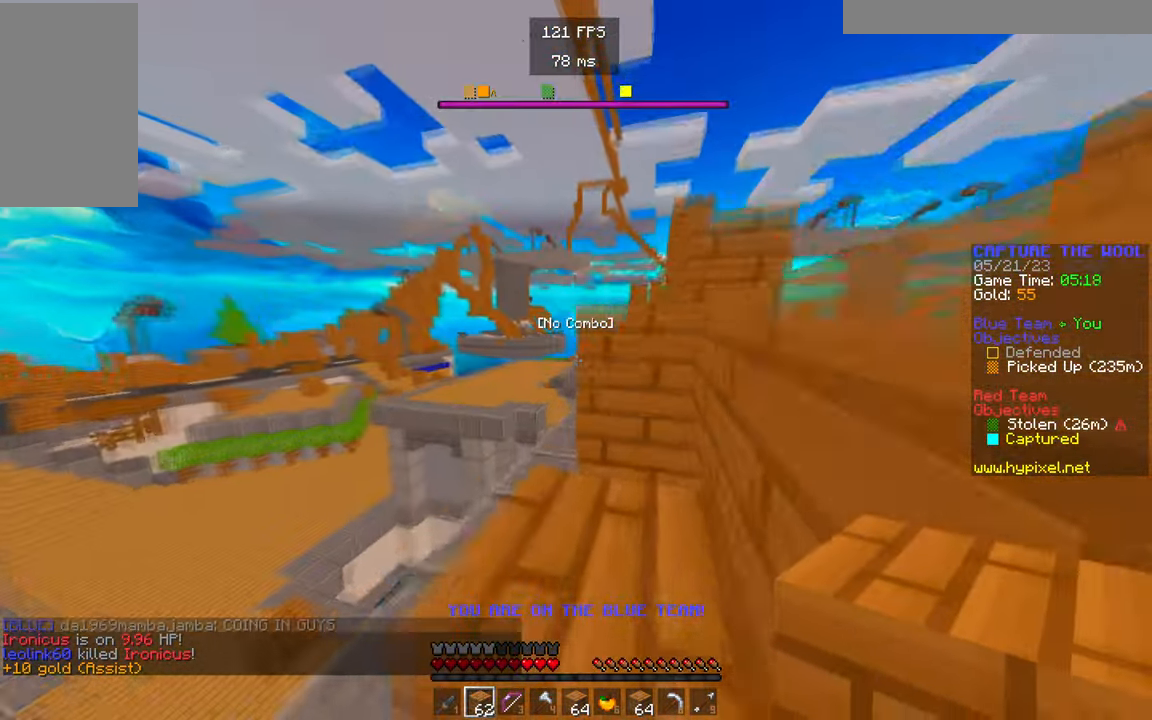
{"keys": ["w"], "mouse": [], "events": []}
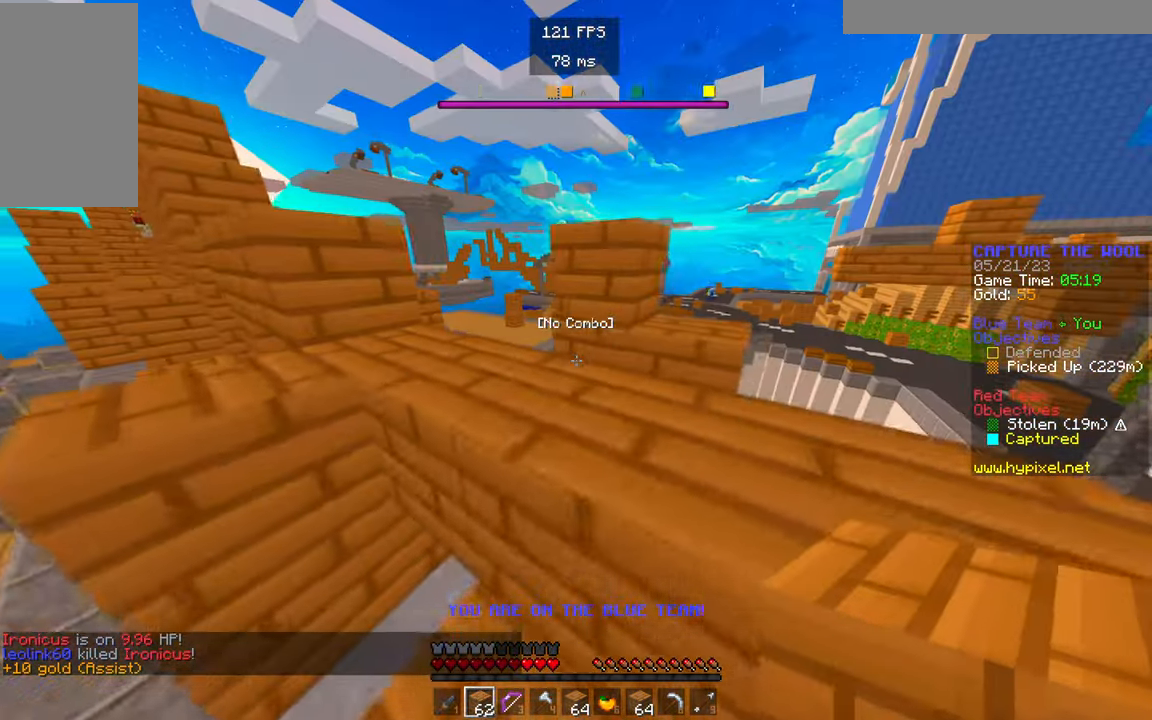
{"keys": ["w"], "mouse": [], "events": []}
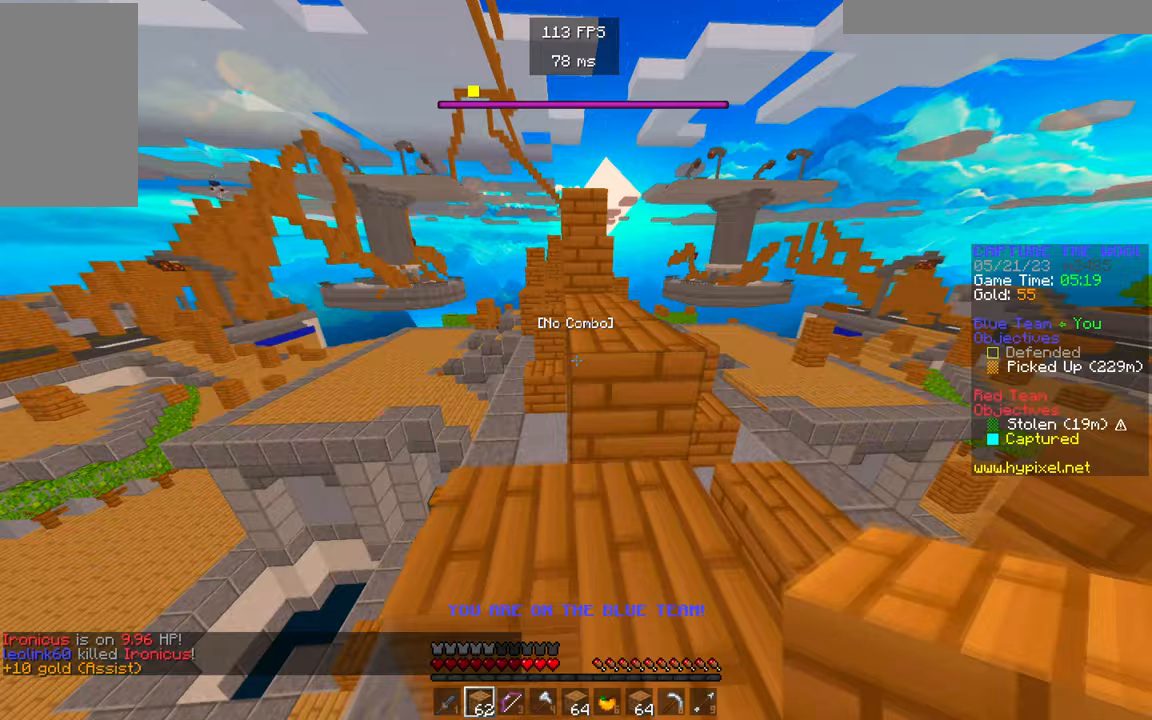
{"keys": ["w"], "mouse": [], "events": []}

....

What you will do
Where the material contains pictures, leave them out and copy the rest verbatim.

Answer section
{"keys": ["w"], "mouse": [], "events": []}
{"keys": ["w"], "mouse": [], "events": []}
{"keys": ["w"], "mouse": [], "events": []}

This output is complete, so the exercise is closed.